L’initiative « Laboratoria : Mujeres en el Museo » [Laboratoire : les femmes au musée], lancée par l’OMRPR, a pu compter sur la participation de plus de 70 femmes de diverses disciplines et origines, réunies pour créer des modèles types prenant en compte les questions de genre et établis en réponse aux problèmes posés. Ce LIC a bénéficié également du soutien de l’INAH et de l’accompagnement du centre culturel MediaLab Prado. Deux projets ont été développés (« Divulgación Significativa » [Diffusion et impact] et « Mapeo Colectivo » [Cartographie collective »], aboutissant à un total de cinq modèles :

  • Allaitement libre
  • Cartographie de collaboratrices
  • Auto-diagnostic
  • Évaluation des expositions
  • Documentaire vidéo

Ces modèles ont été mis en œuvre dans au moins un espace muséal au sein de l’INAH, de façon partielle ou complète.

« Inspectrices de musées » : Des stratégies hybrides et féministes dans les musées

Par ailleurs, l’initiative « Laboratoire pour la réinvention participative dans les musées » (LRPM), développée quant à elle par l’INAH, avait pour but de réaliser des « propositions, des alternatives, des stratégies et des méthodologies sur la participation sociale et communautaire dans les musées, en particulier ceux reconnus comme de grandes institutions » (LABS BIBLIOTECARIOS, 2022). D’autres actions allant dans le même sens que « Laboratoria : Mujeres en el Museo », mais avec d’autres objectifs, ont pu être réalisées à travers elle. Cette initiative a été menée à bien en collaboration avec le ministère de l’Éducation, de la Culture et des Sports en Espagne, à travers le programme « Laboratoires citoyens distribués », lors d’une action internationale réalisée simultanément en novembre et en décembre 2021.

Le LRPM a rassemblé des projets qui ont favorisé un espace de coopération au sein duquel toute personne ou tout collectif intéressé – indépendamment de son expérience professionnelle – pouvait avoir une influence sur l’environnement muséal. Trois projets centrés sur les peuples autochtones, la ville et le féminisme ont été sélectionnés pour être développés avec les citoyen·nes.

L’un des projets présentés dans ce laboratoire a été « Construire un nouveau regard : récits visuels féministes dans les musées », qui avait pour objectif de produire une série d’idées critiques sur la représentation de la diversité humaine au sein des musées, afin de repenser, d’analyser et de construire de nouveaux récits permettant de dépatriarcaliser les discours à travers des expériences citoyennes personnelles.

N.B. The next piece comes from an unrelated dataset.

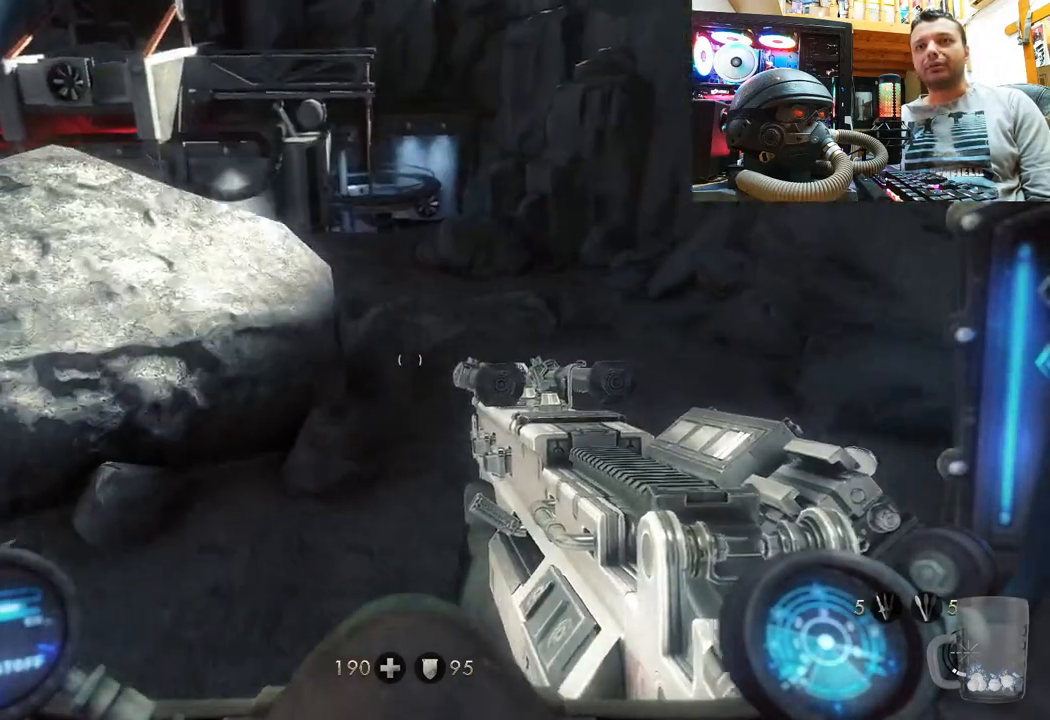
{"buttons": [], "left_stick": "up-right", "right_stick": "right", "events": [[117, "left_stick", "center"], [133, "right_stick", "up-right"], [233, "left_stick", "up"], [267, "right_stick", "center"], [350, "left_stick", "up-right"], [383, "right_stick", "right"]]}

La médiation a joué un rôle fondamental dans l’élaboration et la définition des objectifs et des activités relatives à ces derniers, favorisant les échanges ainsi qu’une écoute active et participative. Documenter chaque étape est également essentiel, non seulement dans une perspective historique mais aussi pour faciliter le regroupement des idées et des réflexions sur les différents objectifs visés et leurs évolutions futures.

Ce laboratoire a eu pour résultat la création d’une boîte à outils destinée à introduire dans les musées les questions de genre selon trois approches : la participation critique et active du public (« propositions violettes »), l’information sur le féminisme et les questions de genre (« informations violettes »), et la documentation des actions féministes dans les musées (« visibilité violette »).

« Inspectrices de musée », qui se compose d’une série d’outils/stratégies développée collectivement et de forme hybride, a été créé dans ce but. Le projet figure sur un site internet sur lequel on peut trouver les particularités de chaque activité (voir tableau 1).

Outil Type Description
Carnet d’autoréflexion  

Informations violettes

Outil destiné aux travailleuses de musée pour le développement d’une autoréflexion sur le féminisme et pour encourager une analyse de leur lieu de travail.
Musée sans violence Index qui visibilise les actions destinées à faire du musée un espace sans violence.
Violençomètre des musées Image qui montre les différentes violences que peuvent connaître les femmes à l’intérieur des musées.
« Femhackeo » (voir figure 1)  

 

Propositions violettes

Activité qui permet aux publics d’identifier et de transformer des contenus machistes en les prenant en photo, en les « piratant », et en les partageant sur les réseaux sociaux avec le #femhackeomuseo.
Viseur violet Outil qui peut être utilisé lors de la visite d’un musée pour réfléchir à la représentation des femmes au moyen de questions ciblées.
Femmes au musée Activités centrées autour des femmes, pour encourager les visiteuses à s’exprimer et à donner leur avis dans le musée.
Index Visibilisation violette Compilation des actions qui ont été mises en œuvre sur le territoire mexicain pour dépatriarcaliser les musées.

Tableau 1. Boîte à outils. « Inspectrices de musée », 2021.

Image 1. « Femhackeo » activé dans le musée ExConvento de Culhuacán, Mexico, 2021.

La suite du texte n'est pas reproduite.